> Tasks to complete:
A. In the passage about Ayrton Senna, what racing topics did the writer try to explain to the family?
B. Continue the passage about Ayrton Senna from its final line.

===== Excerpted text

Anyway, a few years later, we had satellite television, an investment ostensibly to follow the first Gulf War. The same aunt resided in Saudi Arabia, and the family would crowd around the TV to watch repetitive images of Scud and Patriot missiles and drone-like commentary.
A curious child, I twirled the tuning knob on a bored afternoon and thence began the next stage of this automotive affliction: motorsport on TV. The excitable commentary and images of racing cars, the sound of the engines and the gasp-a-minute on-track action had me hooked.
There was a driver in a red and white car with a bold Marlboro logo, and who always wore a yellow helmet, who seemed to spur the commentators to the most excitable levels of commentary. His name was Ayrton Senna, and he’d just made another fan.
Thereafter, I pestered my father to buy me expensive ‘foreign’ automotive magazines; I would spend my time in the libraries trying to find out all I could about him. The same indulgent aunt in Saudi Arabia, and an older relative in the USA would send me a lot of stuff. So I got my ‘Senna’ t-shirt emblazoned with the trademark “S-curve” logo. I also got a subscription to Road & Track, which unfortunately didn’t carry too much news about Senna. Thankfully, the BBC and Prime Sports as the channel was called then (I think) allowed me to follow much of the goings on. The first and one of only two posters I ever put up in my life was of Senna looking up, his hands folded across his chest, his expression one of deep concentration.
“What is this, cars going round and round in circles?” my family would inquire exasperatedly. I tried (unsuccessfully) to enlighten them about pit stops, race strategy, overtaking etc. Thankfully, most races aired at a time nobody else wanted to watch TV.
And then, came that fateful afternoon in 1994. That accident. The commentators trying to make sense of the scene. Then later, the race carried on. I don’t think they announced that Senna was dead till after the race. Or maybe I heard it in the news later that evening. But I bawled and bawled and even today my eyes are tearing up as I write this.
My hero had died.

==========
===== Supplied information

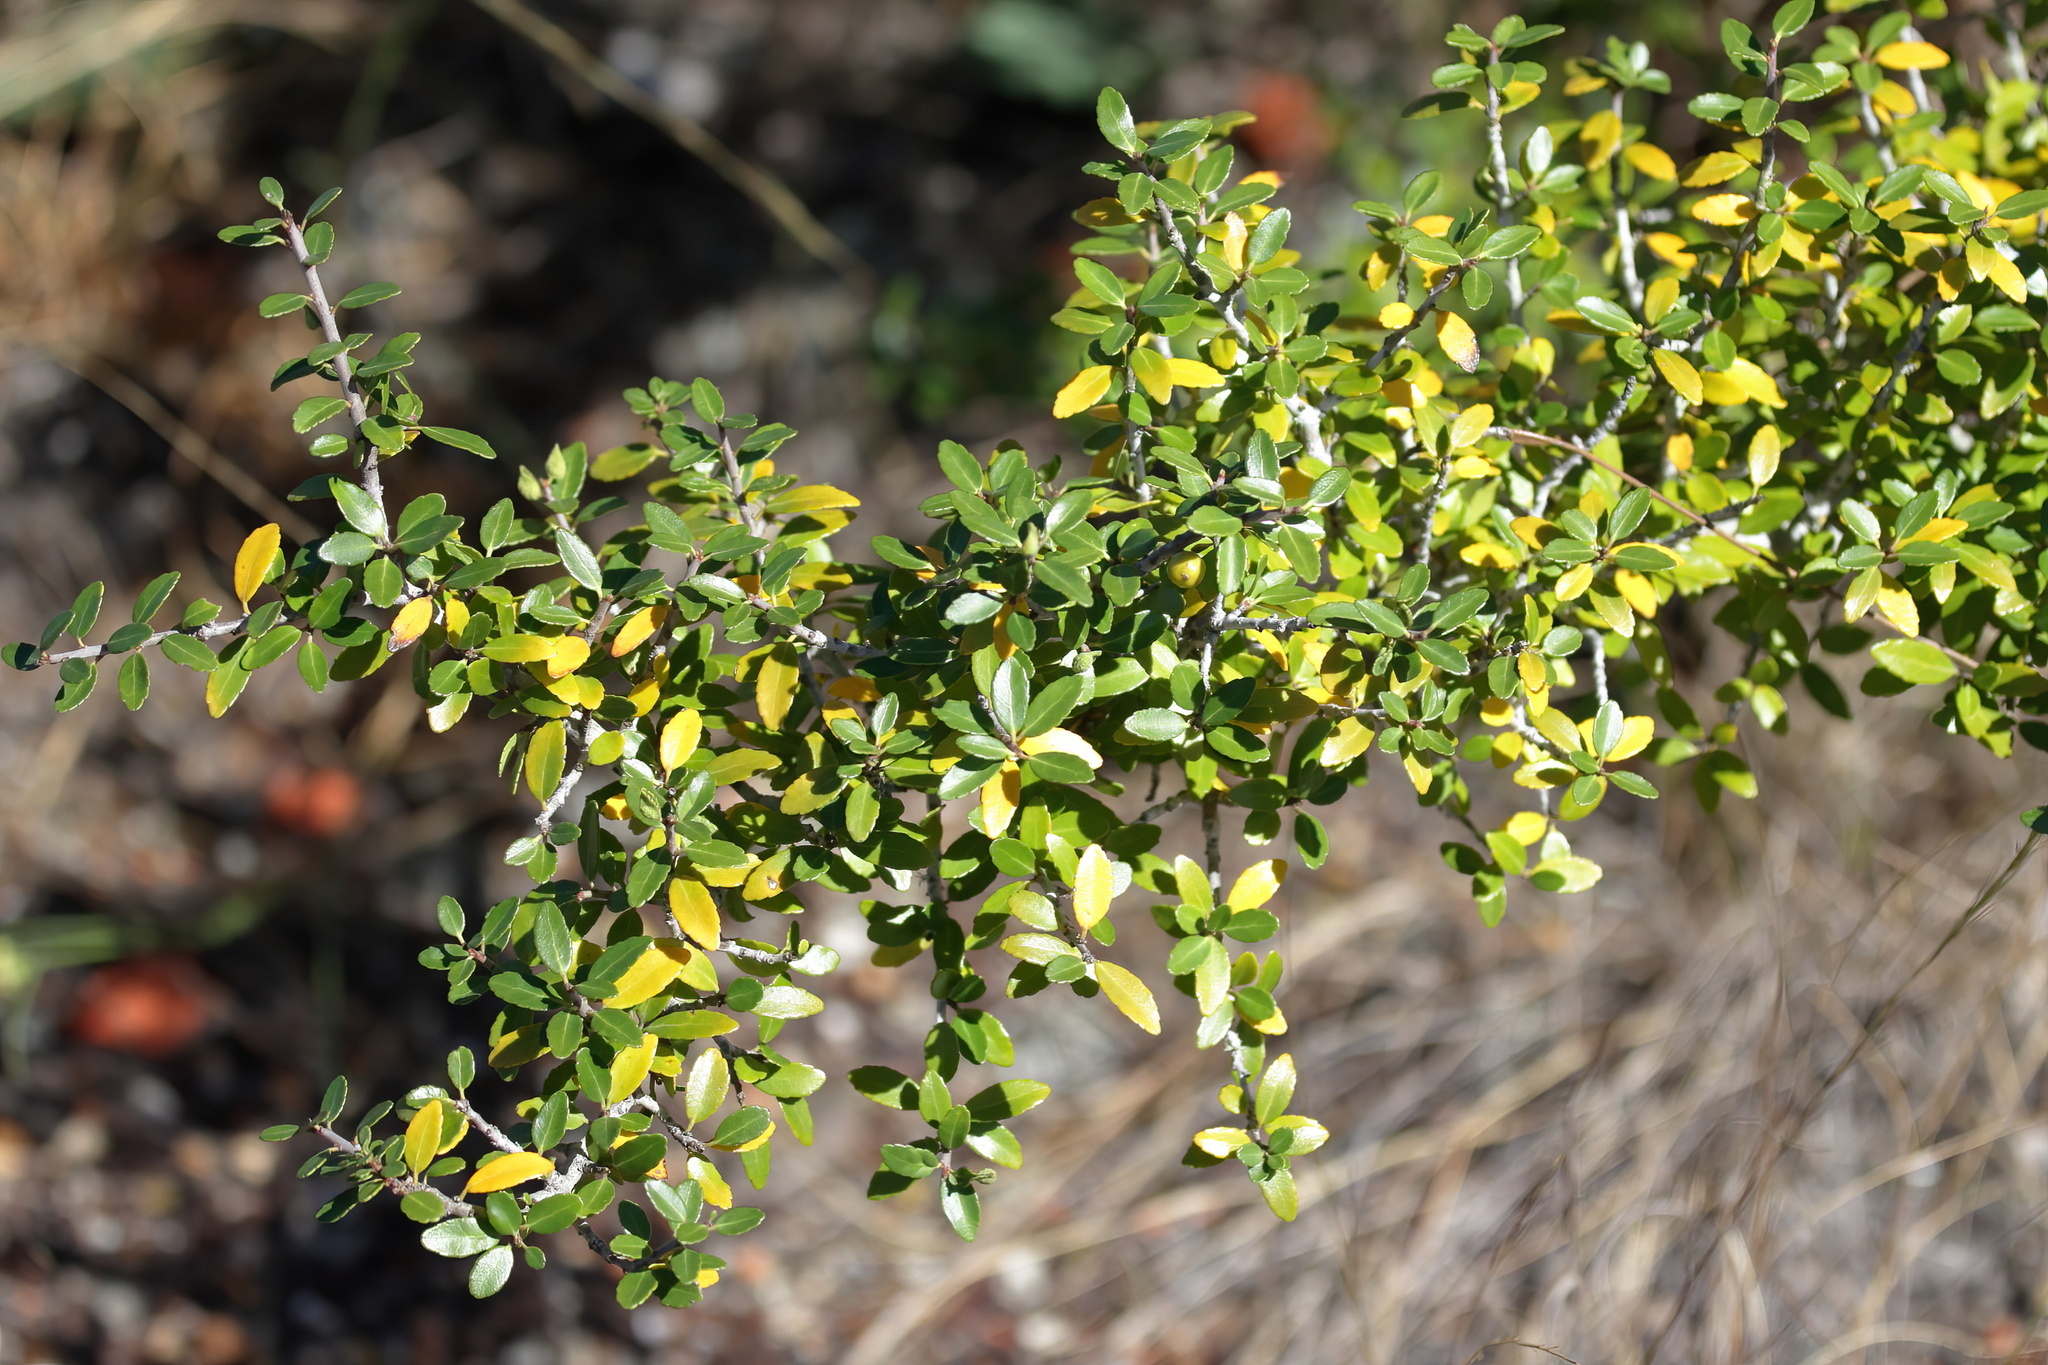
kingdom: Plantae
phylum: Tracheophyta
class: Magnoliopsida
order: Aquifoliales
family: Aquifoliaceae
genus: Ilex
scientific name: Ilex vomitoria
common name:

==========
===== Supplied information

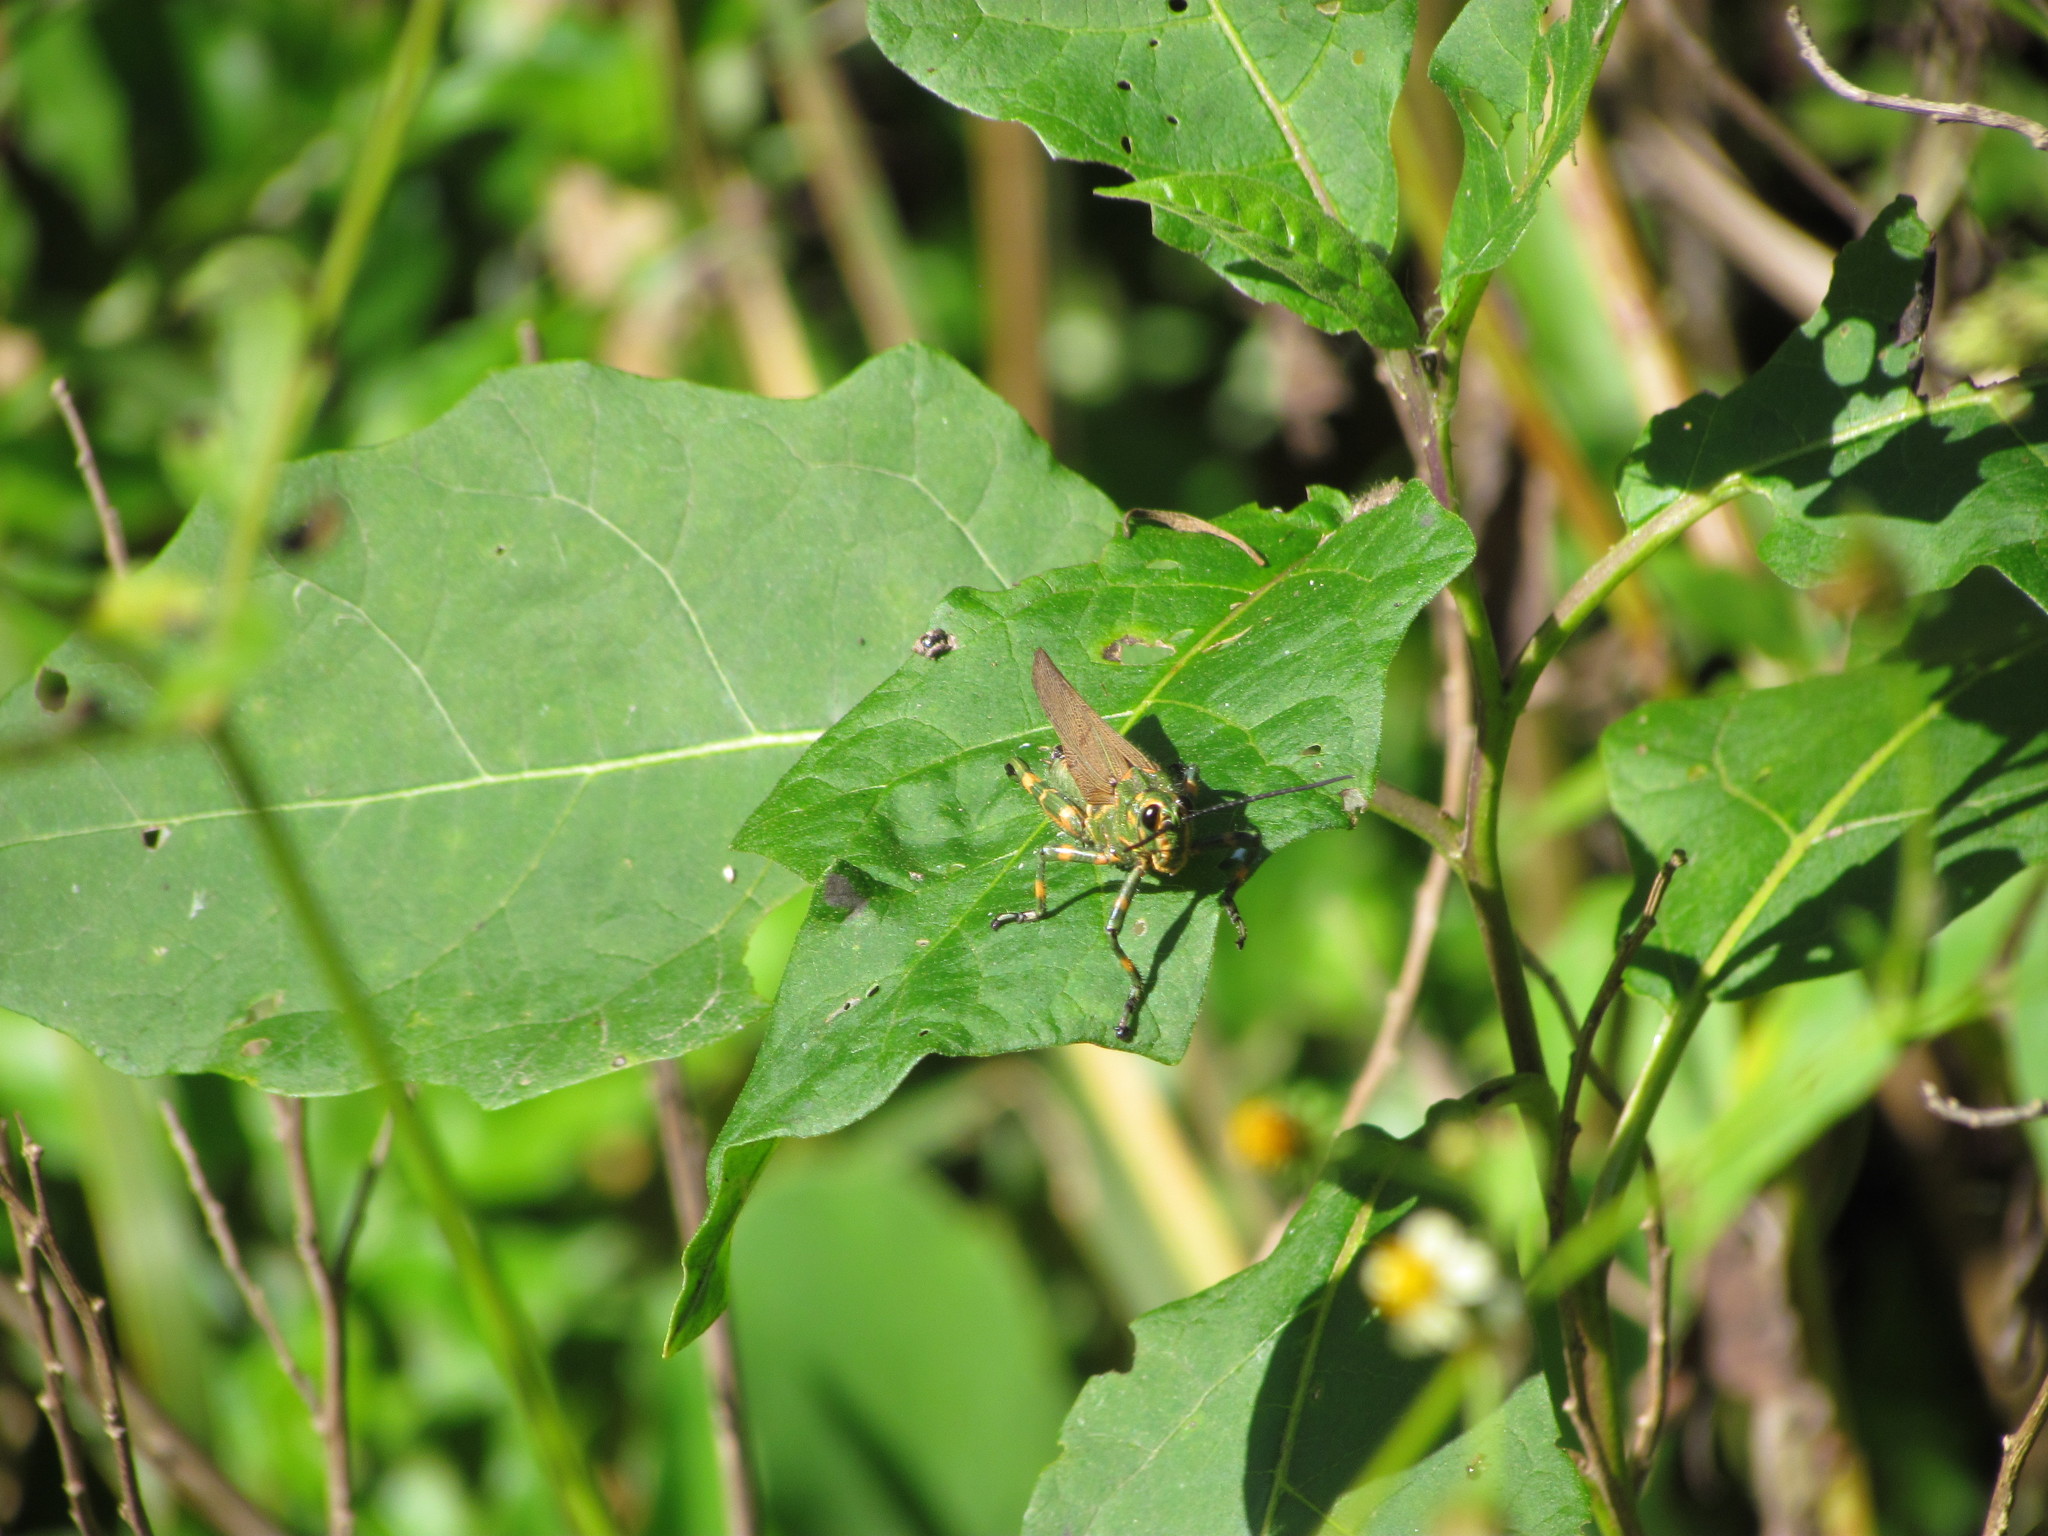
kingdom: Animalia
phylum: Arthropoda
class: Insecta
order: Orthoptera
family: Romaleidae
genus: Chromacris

==========
===== Supplied information

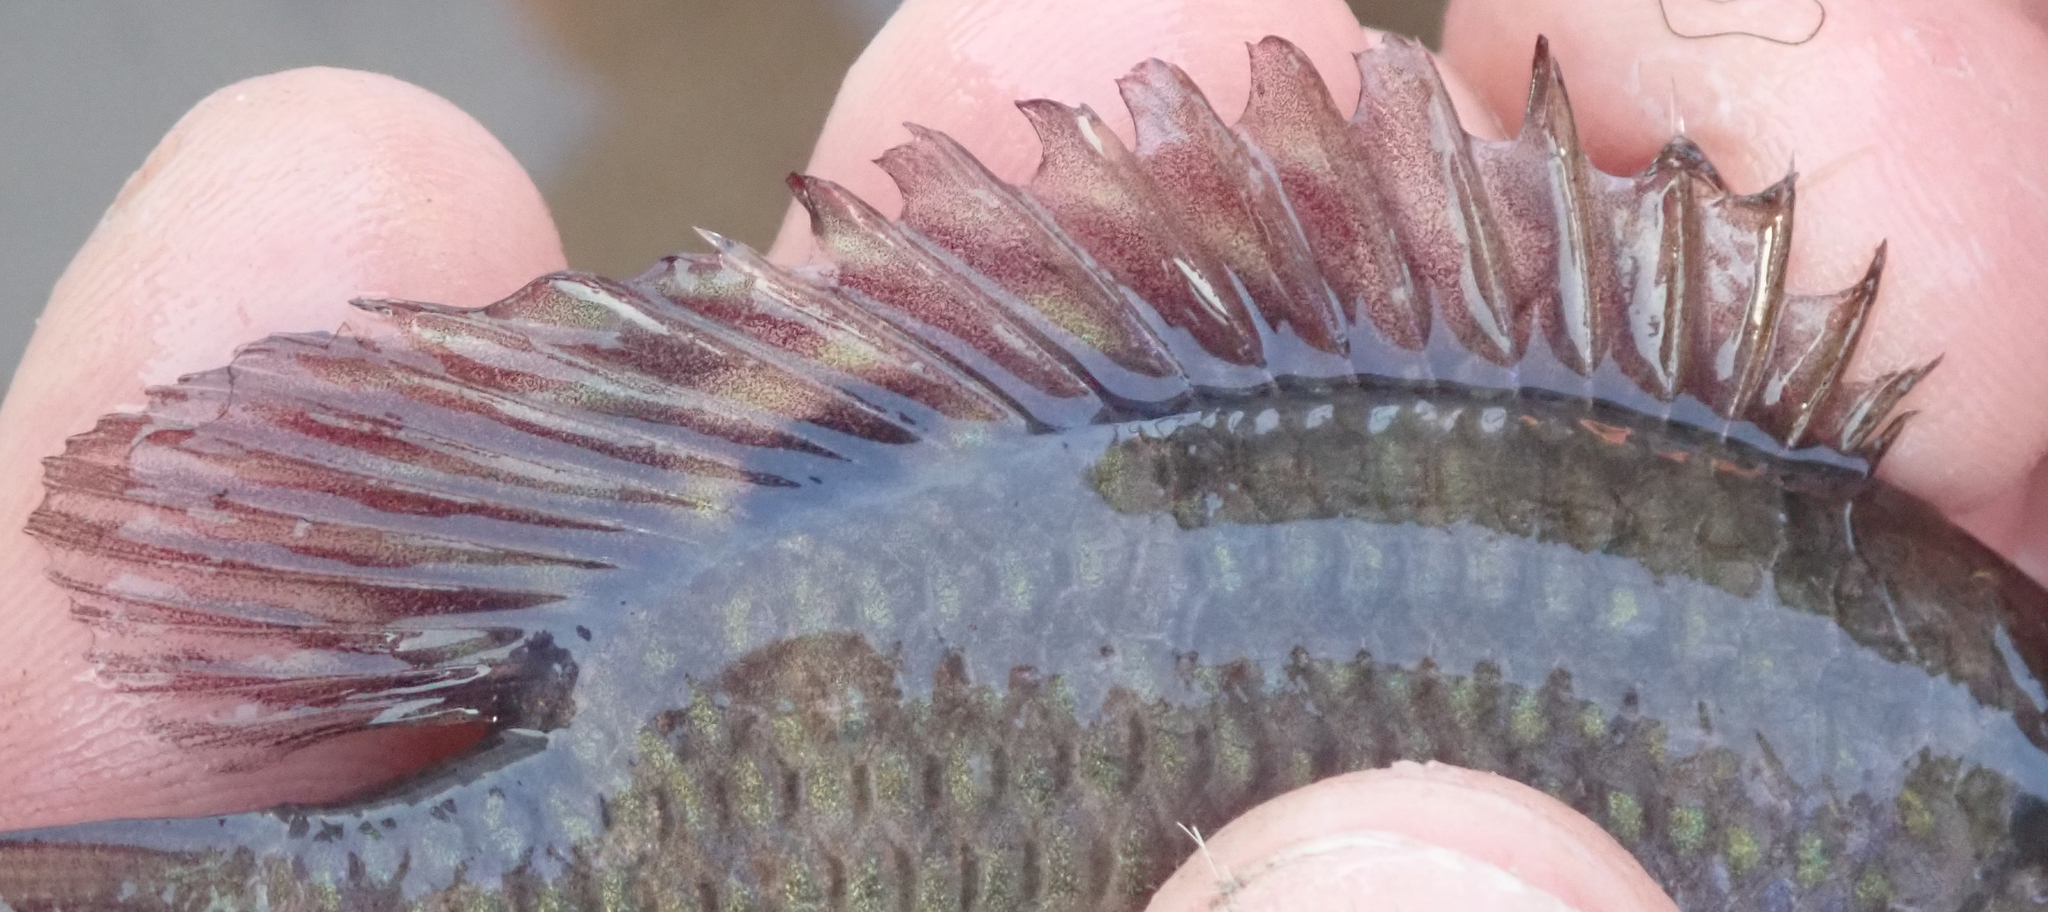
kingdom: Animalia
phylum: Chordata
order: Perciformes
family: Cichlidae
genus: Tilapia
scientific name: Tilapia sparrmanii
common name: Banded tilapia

==========

> Answers to the exercise:
A. Pit stops, race strategy, overtaking

B.
Of course, then I knew nothing of his philanthropy, about how he was such a loved character in Brazil, his home country. I didn’t even have an inkling or an understanding of just what an impact his death had on the world. All I knew was that the exciting driver in the yellow helmet, the one with liquid eyes and steely, sometimes unblinking gaze, was no more. I knew nothing about him, and did not have the maturity which comes with age to understand who he was, or what else he was about. Other than the odd interview I watched on TV, and the snatches of information from here and there, there wasn’t much to piece together who Ayrton Senna the man outside the racing car was.
Over the years, I have read a lot more about him, watched endless replays of his overtaking moves, watched movies and documentaries about him, and a picture has begun to emerge.
Ayrton Senna was obviously a very complicated man. He juggled many insecurities perhaps, and had some unresolved demons. But wasn’t he generous to a fault? Didn’t he give away his money? Didn’t he eschew the trappings of being a multiple Formula 1 world champion just to play street soccer with some urchins?
But then, no one will ever speak ill of those who have passed, in any culture in any part of the world. There may be those who may have resented his ultra-competitive on-track behavior. He probably slighted others in his time.
For all that, he will undoubtedly remain the quickest man to ever drive a Formula 1 car. Cars of that era were visibly more physically demanding to drive, more crude and un-refined than the F1 machines of today.
Despite that, his “strike rate” for pole positions is enviable. From 162 races Senna had 65 poles, a strike rate of over 40 %. The only driver who comes close is Sebastian Vettel, whose pole position strike rate is under 36 %. However, let us not forget that many of Senna’s pole positions were in cars that had no right to be on the front row. His genius in extracting the very last ounce of performance from a recalcitrant machine, of flogging a racing car to within an inch of its metaphorical life, that will forever remain his single abiding memory for motorsport lovers.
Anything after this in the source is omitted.